Way Too Much Praying

At the public inauguration of Barack Obama on Monday, there were a number of people who were invited to participate. It was a great historic day. It happened that this public celebration of the inauguration fell on the day set aside as Martin Luther King, Jr. Day. It was fitting that Barack Obama publicly take office on the day set aside to remember the man who probably made it possible for Obama to become president.

This inaugural celebration has a liturgy of its own. There is an order of service that is typical. There were a number of dignitaries recognized. There were military bands and patriotic songs. There were promises made and a speech was given. The service moved along as planned.

Lost of different people have made comments about the importance and impact of the celebration. Many, many people have commented upon the inauguration address by Obama. It was the shortest address on record and there are many who describe it as one of the better speeches. There are others who suggested there was too much partisanship in it, but most agree it was a very impressive speech.

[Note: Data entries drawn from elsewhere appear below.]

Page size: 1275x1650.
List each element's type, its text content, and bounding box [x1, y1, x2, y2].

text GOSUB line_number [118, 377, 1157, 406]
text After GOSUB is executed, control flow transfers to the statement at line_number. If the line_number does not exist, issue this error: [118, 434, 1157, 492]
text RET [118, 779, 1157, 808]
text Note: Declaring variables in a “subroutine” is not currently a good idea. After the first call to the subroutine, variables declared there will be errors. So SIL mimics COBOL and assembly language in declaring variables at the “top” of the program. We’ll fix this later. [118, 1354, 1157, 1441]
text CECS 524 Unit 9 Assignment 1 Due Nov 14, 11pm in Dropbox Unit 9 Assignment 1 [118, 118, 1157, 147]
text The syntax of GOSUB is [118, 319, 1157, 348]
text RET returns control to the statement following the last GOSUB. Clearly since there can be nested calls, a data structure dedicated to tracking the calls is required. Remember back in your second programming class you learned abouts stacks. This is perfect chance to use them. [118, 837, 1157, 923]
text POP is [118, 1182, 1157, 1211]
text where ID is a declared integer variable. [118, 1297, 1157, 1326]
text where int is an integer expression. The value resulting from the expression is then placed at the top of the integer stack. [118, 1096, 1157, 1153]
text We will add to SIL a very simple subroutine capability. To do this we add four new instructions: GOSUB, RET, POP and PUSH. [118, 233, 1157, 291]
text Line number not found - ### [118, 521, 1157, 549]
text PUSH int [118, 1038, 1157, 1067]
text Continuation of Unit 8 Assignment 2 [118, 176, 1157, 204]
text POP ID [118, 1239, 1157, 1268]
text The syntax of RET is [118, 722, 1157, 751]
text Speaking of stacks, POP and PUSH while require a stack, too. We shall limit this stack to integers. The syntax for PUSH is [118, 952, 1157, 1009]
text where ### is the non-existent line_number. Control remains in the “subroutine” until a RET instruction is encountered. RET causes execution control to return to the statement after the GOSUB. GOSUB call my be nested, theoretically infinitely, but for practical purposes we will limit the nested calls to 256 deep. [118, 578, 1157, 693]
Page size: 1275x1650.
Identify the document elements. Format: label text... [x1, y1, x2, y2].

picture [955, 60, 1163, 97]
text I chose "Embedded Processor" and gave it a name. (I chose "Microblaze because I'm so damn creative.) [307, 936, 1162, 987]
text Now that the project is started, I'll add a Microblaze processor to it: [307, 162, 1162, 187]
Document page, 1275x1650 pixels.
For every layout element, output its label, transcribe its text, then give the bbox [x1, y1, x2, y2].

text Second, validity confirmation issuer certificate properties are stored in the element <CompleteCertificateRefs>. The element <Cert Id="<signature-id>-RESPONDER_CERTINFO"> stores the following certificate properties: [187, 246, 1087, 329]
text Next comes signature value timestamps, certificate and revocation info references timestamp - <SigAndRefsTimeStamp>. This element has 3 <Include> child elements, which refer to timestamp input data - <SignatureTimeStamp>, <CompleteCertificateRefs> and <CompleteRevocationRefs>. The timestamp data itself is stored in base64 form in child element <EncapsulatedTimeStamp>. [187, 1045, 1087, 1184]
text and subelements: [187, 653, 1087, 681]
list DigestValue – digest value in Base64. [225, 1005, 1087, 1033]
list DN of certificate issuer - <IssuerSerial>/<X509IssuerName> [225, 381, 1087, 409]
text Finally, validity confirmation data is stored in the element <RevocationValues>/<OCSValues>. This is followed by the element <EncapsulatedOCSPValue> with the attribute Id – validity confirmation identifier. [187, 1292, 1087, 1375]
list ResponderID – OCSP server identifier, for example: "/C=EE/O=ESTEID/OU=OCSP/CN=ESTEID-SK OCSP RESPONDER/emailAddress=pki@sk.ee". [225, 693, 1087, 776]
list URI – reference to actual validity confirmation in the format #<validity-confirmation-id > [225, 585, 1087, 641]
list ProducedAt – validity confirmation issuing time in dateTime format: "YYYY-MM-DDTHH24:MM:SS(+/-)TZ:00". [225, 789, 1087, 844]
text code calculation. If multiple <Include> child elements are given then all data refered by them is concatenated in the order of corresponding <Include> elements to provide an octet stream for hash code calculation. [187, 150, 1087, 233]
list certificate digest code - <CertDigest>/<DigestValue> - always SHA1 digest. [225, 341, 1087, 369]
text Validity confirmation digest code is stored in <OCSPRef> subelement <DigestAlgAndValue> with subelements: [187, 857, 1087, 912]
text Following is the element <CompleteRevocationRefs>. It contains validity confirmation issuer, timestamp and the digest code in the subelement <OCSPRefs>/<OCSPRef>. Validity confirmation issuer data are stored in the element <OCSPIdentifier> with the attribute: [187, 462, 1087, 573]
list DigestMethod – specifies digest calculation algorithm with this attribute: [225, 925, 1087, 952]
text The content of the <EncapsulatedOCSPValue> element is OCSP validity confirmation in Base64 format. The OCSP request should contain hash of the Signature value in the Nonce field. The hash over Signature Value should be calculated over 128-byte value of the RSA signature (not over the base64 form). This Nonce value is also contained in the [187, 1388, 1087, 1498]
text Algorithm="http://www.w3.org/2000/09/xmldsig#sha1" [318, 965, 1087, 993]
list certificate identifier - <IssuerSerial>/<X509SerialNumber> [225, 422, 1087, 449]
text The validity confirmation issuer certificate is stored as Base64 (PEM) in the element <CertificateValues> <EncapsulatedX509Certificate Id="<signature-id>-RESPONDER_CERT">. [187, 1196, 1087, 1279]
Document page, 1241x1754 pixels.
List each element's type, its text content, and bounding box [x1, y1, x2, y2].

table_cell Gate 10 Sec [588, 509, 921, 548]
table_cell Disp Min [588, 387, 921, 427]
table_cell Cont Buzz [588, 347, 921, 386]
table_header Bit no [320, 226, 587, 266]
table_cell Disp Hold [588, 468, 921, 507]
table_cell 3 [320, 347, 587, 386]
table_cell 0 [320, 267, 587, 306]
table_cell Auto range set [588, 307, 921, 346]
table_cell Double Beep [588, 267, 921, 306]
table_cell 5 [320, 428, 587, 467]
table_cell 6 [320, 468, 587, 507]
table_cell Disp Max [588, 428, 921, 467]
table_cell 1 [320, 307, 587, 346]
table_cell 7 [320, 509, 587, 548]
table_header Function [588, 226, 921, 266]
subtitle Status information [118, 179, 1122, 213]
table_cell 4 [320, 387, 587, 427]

There have also been a number of people who have commented on the performers. Three outstanding singers were invited to sing, and each of them did very well. The great thing about the performances is that they each sang their song and finished. The assignment given to each singer was one song and they each sang that song and sat down. The length of time they were in the spotlight was limited by the length of the song. It was a happy treat to listen to them sing.

Perhaps it is merely a professional thing, but it seemed to me that both the invocation and the benediction went on forever. There seems to be a loss of understanding of what those two pieces of the liturgy are to be. It is not only at the inauguration that this happens. I cannot number the occasions I have been at where the invocation and the benediction have been given by someone who thought they were supposed to inform the Almighty or the congregation of everything they could think of.

An invocation ought to be an immediate and powerful calling for the Almighty to be present at the event. It ought to summon the Holy to be at work in the deeds of the moment. It is the beginning of the event. There will be others who tell us what is happening. It is not necessary to tell the Almighty the whole condition of the country. It is not necessary to tell the Holy One invited what we want him to. The invocation of the Almighty ought to leave the Almighty free to be the Almighty and do what the Almighty thinks is best. The invocation at the inauguration went on way too long.

As did the benediction at the end. The benediction ought to be the way the service is ended. The word that is most essential is "Amen." This is a sending forth of the people with the blessings of the Holy. "May the Lord bless and keep you." There is no need for telling the Holy what will happen to us if there is no blessing. There is no purpose in telling the Holy why we need the blessings. Perhaps there was a inclusive purpose in having a few words spoken in Spanish, but they could have come much sooner. The benediction was just giving too much information to the Holy that was unnecessary.

After all the fuss about who would be invited to do them, apparently nobody thought to suggest how long they should be. There is such a thing as "too much of a good thing."